Hey many thanks for replying and your ideas here.
I also love Bach! About 5 or 6 years ago, in my mid 40’s I decided against all good sense to start learning to play the Cello for the first time. I’m still at that and of course the Bach suites are pieces I regularly do battle with. So it was inevitable I guess that I’d then start trying to play Bach on the guitar too, since it’s an instrument I’m a lot more familiar with, having played it since my teens. Mostly in rock/blues/metal bands though, so I don’t have a classical background. I only learned to read sheet music since I started to learn the Cello 
Regarding the sweeping - yes that’s something I’ve noticed that keeps ‘sneaking in’ on my attempts. I’m still trying to decide whether to go with that, and make it a deliberate part of my approach (and therefore work on making it more consistent) or fight against it and try to keep everything cross-picked. In my general playing I naturally veer towards the Yngwie style economy/legato style vs the Morse etc cross picking, but then I do like how it sounds.
It’s a conundrum!
Funnily enough I have similar issues with the cello - string changes are a thing there too and also the matter of interpretation - many of the most used scores for the cello suites have quite a bit of slurring in them, which makes them sound smooth but sometimes too smooth to my ear. When I listen to people doing more ‘period accurate’ versions they tend to slur less and use more bow strokes which gives the pieces more bite and rhythm which to me sounds better.

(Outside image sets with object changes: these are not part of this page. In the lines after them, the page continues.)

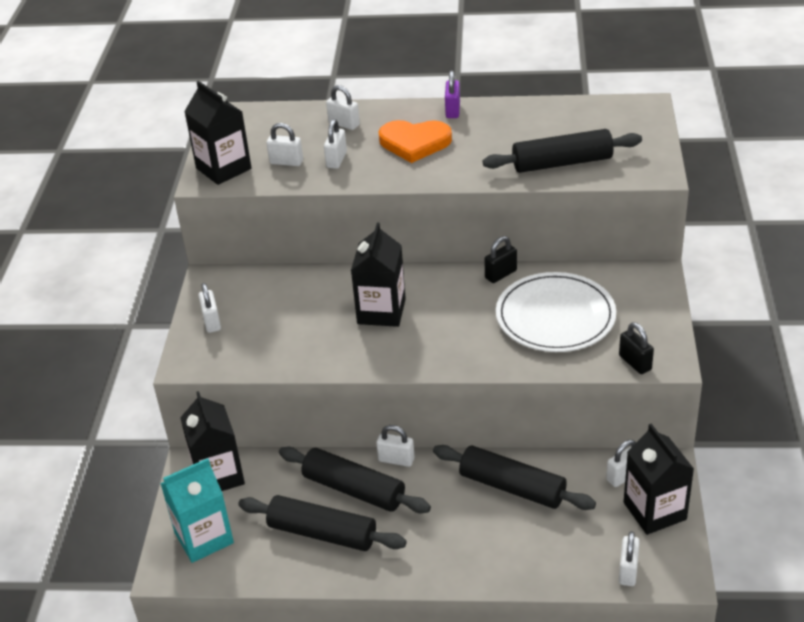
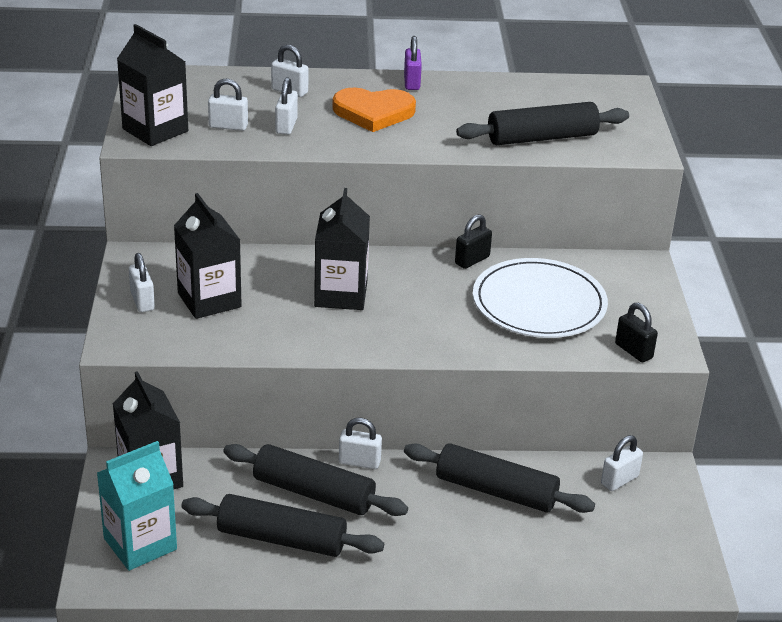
camera: 10 degrees left, 5 degrees down
white padlock [619,531,640,586] -> none
black carton [624,424,694,535] -> black carton moved to [174,193,242,319]

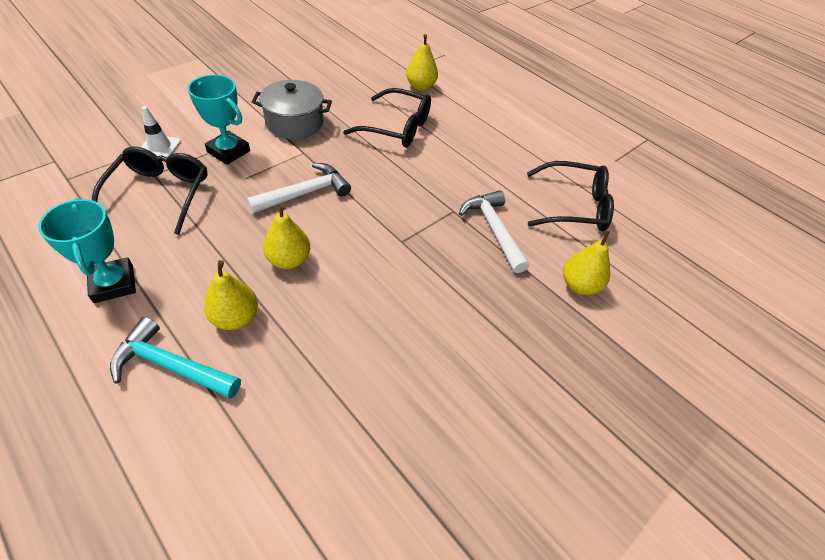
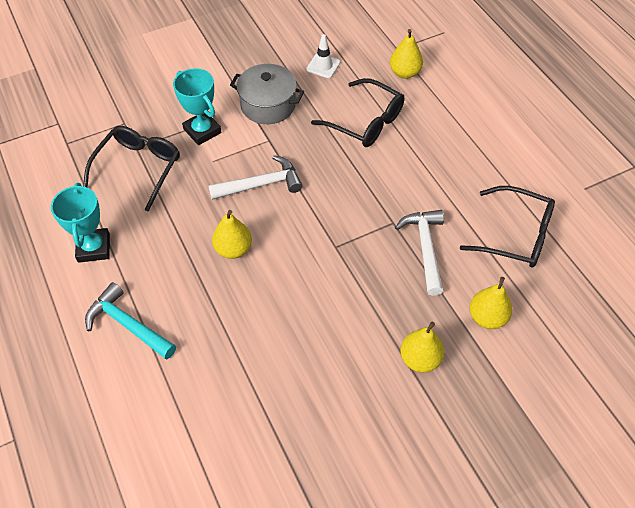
camera: 20 degrees right, 5 degrees up
white traffic cone [141,106,181,157] -> white traffic cone moved to [306,34,340,78]
yellow pear [204,260,258,330] -> yellow pear moved to [400,322,444,373]

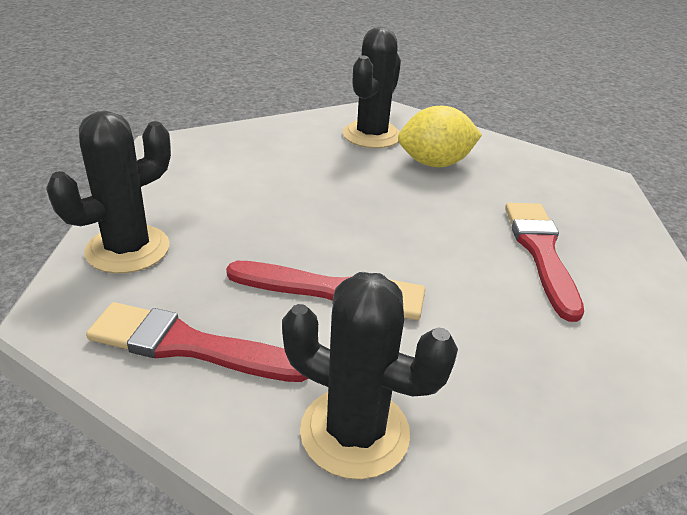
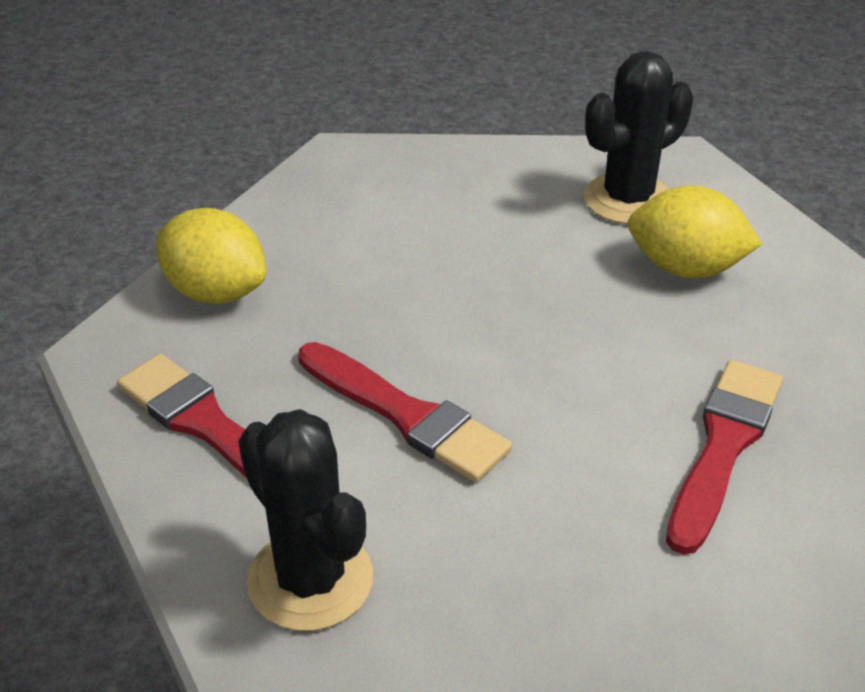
camera: 30 degrees right, 5 degrees up
black cactus [46,111,171,274] -> yellow lemon [156,208,266,304]

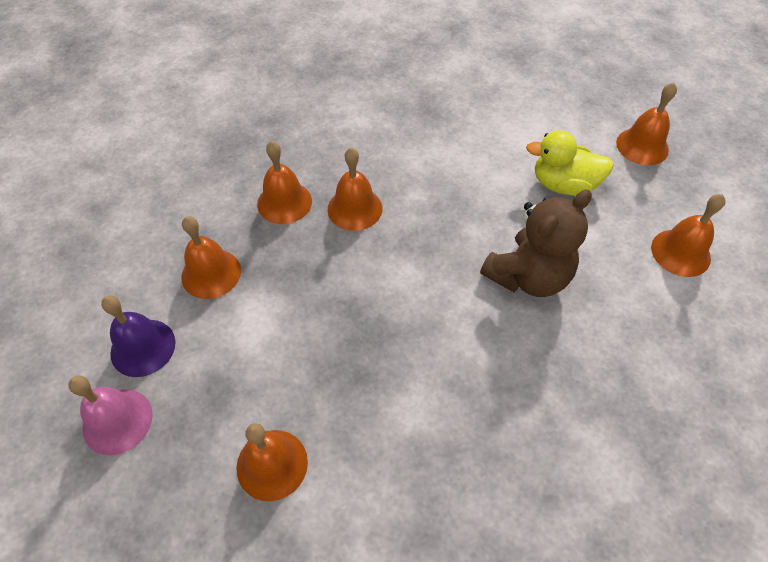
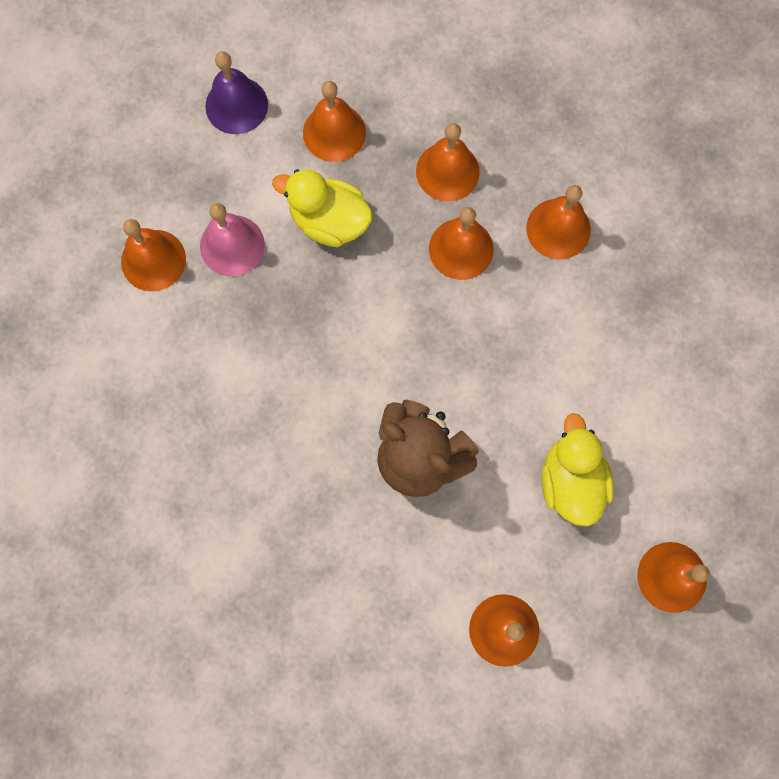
camera: 75 degrees right, 20 degrees up
pink bell [69,376,153,455] -> pink bell moved to [200,203,265,276]
none -> yellow duck [272,169,373,247]
none -> orange bell [526,185,591,259]

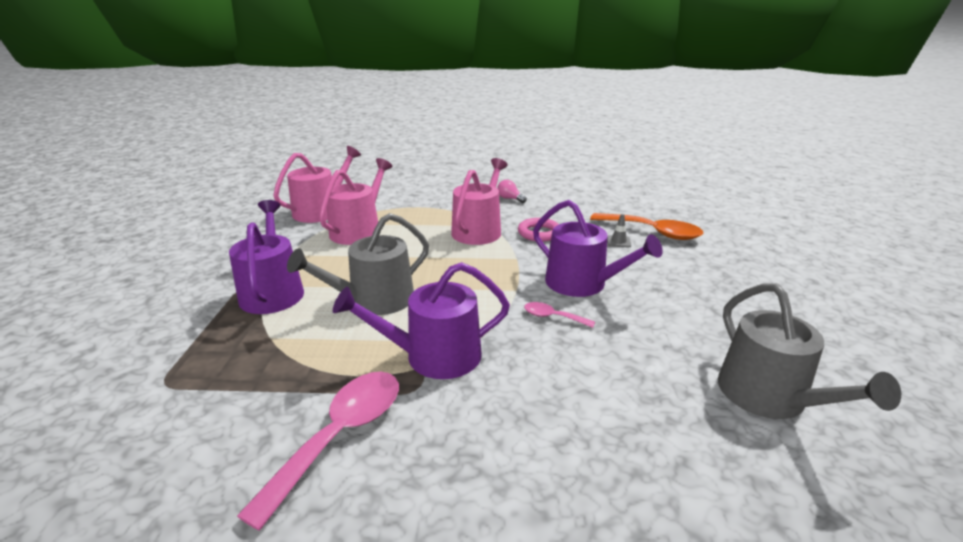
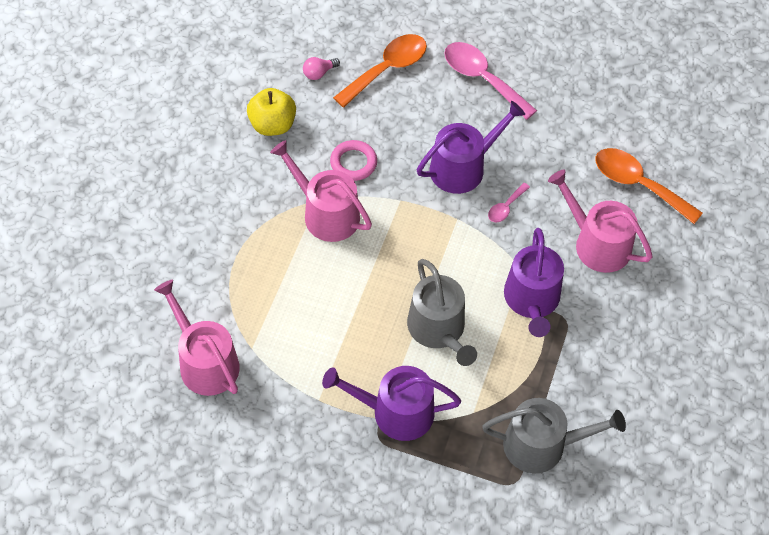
camera: 75 degrees left, 30 degrees up
pink spoon [237,372,399,531] -> pink spoon moved to [444,42,537,120]
pink watering can [319,158,392,245] -> pink watering can moved to [548,170,653,273]
pink light bulb [497,179,527,203] -> pink light bulb moved to [303,57,340,80]
grey traffic cone [607,214,631,247] -> none
grey watering can [718,283,901,419] -> grey watering can moved to [482,398,626,473]
none -> yellow apple [247,88,296,136]
none -> orange spoon [595,148,703,224]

I’ve read that Baroque music is ‘spoken not sung’ which I feel sums it up - some modern players smooth all of the edges off to where it sounds a lot more like romantic era stuff rather than baroque!
Of course I’m very much an amateur on the cello so I’d be happy if I could just play the pieces reasonably in tune and in time ha…
Anyway… I’m getting way off topic but it’s something I enjoy thinking and talking about 
As for the piece being a 2 year piece, that’s a great reminder indeed to slow down and take more time with it. I’ll do that, thank you!